Banks head for worst year in reduction of dividends.

Banks Head for Worst Year In Reduction of Dividends

This year could soon shape up as the grimmest since the Great Depression for dividend cuts by major banks, unless so much slashing has already gone on that the worst is over.

Since January, 23 large banking companies have reduced or eliminated the dividends on their common stock, according to Keefe, Bruyette & Woods Inc., the New York securities firm specializing in bank equities.

Four more dividend cuts and the tally for six-and-a-half months of 1991 will match the total for all of last year in the universe of 140 bank stocks that Keefe Bruyette tracks.

Worst Since 1986

Before 1990, the worst recent year for cutting dividends was 1986, when 17 reductions occurred. That was when most major banks in Texas and elsewhere in the Southwest were reeling from the devasting impact of plunging world oil prices and a collapsing regional real estate market.

It seems unlikely, however, that the second half of the year will match the first, even though half a dozen banks remain candidates for adverse dividend action, according to Keefe.

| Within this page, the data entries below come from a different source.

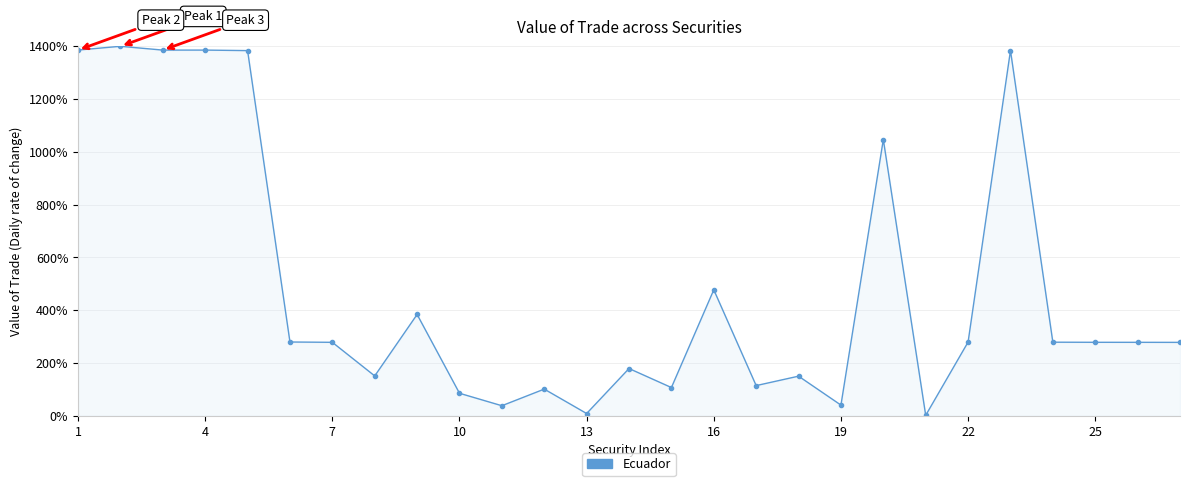

What is the difference between the second highest and second lowest values?

1377.4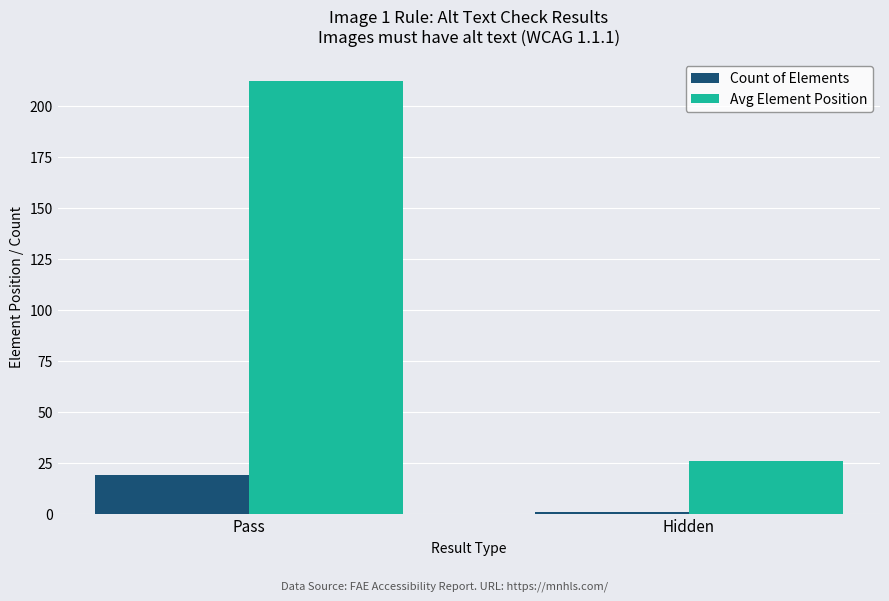

Between Pass and Hidden, which series saw the biggest shift?

Avg Element Position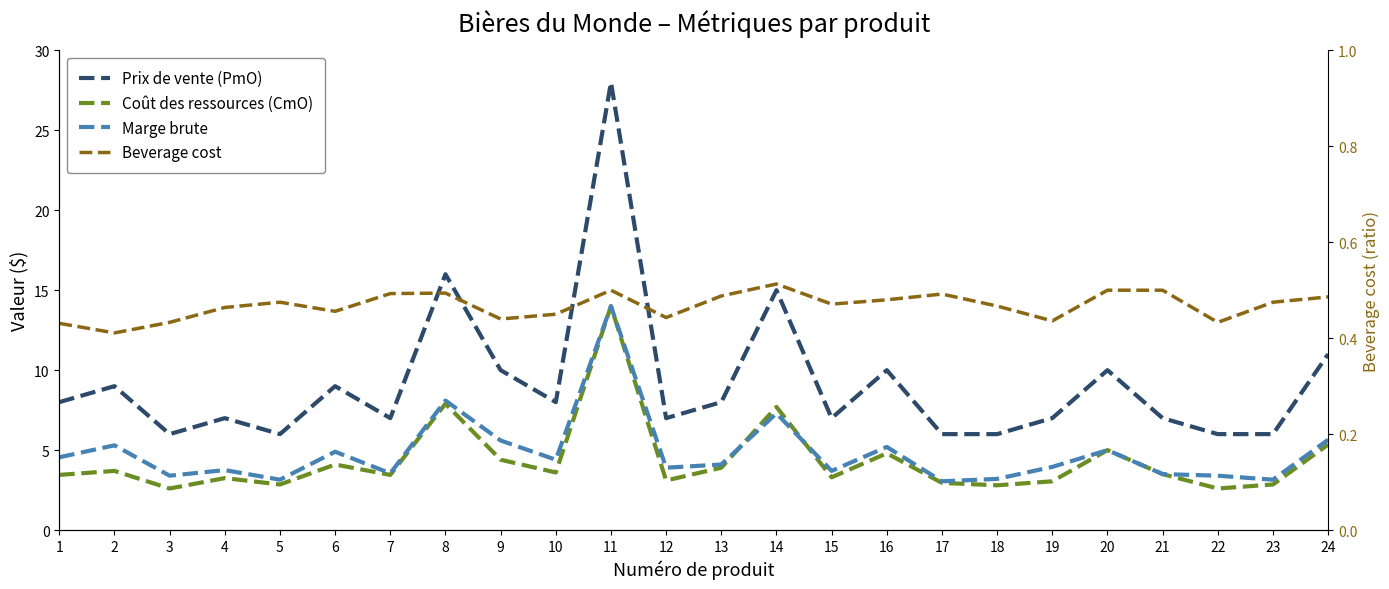

Reading right to left, extract all data points from this chart.

Prix de vente (PmO): 11.0	6.0	6.0	7.0	10.0	7.0	6.0	6.0	10.0	7.0	15.0	8.0	7.0	28.0	8.0	10.0	16.0	7.0	9.0	6.0	7.0	6.0	9.0	8.0
Coût des ressources (CmO): 5.3	2.9	2.6	3.5	5.0	3.0	2.8	3.0	4.8	3.3	7.7	3.9	3.1	14.0	3.6	4.4	7.9	3.5	4.1	2.9	3.2	2.6	3.7	3.5
Marge brute: 5.7	3.1	3.4	3.5	5.0	4.0	3.2	3.0	5.2	3.7	7.3	4.1	3.9	14.0	4.4	5.6	8.1	3.5	4.9	3.1	3.8	3.4	5.3	4.5
Beverage cost: 0.5	0.5	0.4	0.5	0.5	0.4	0.5	0.5	0.5	0.5	0.5	0.5	0.4	0.5	0.5	0.4	0.5	0.5	0.5	0.5	0.5	0.4	0.4	0.4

The pace of the first half has to slacken, if only because the number of top banks not paying any dividend, 24 of 140 banks followed by Keefe, is now at an all-time high, according to John B. Works, a Keefe analyst.

Options Are Exhausted

"Obviously, those banks that have already ceased dividend payments in the wake of earnings difficulties can do nothing further - negative, that is - as far as the dividend is concerned, except continue not to pay it," he noted.

Keefe did not name banks that are possible candidates for dividend cuts during the rest of the year. But analysts elsewhere have said payouts may come under pressure at C&S/Sovran Corp., Norfolk, Va., depending of the course of its merger discussions with NCNB Corp.

At Wells Fargo & Co., San Francisco, the $4 annual payout is also viewed as less certain after that bank's recent reserve-building move. Michigan National Corp., Bloomfield Hills, Mich., has a hefty 7% yield on its stock, which can be a prelude to dividend action, but remains a well-capitalized bank.

Further Cuts Awaited

James Rosenberg, an analyst at Shearson Lehman Brothers Inc., recently said dividend cuts are possible by the two largest Chicago banks, First Chicago Corp. and Continental Bank Corp.

Mr. Rosenberg also suggested that a second round of dividend cuts is possible at two New York money-center institutions, Citicorp and Chase Manhattan.

In the midst of recent bad news on the bank dividend front, however, a number of healthy banks have raised dividends.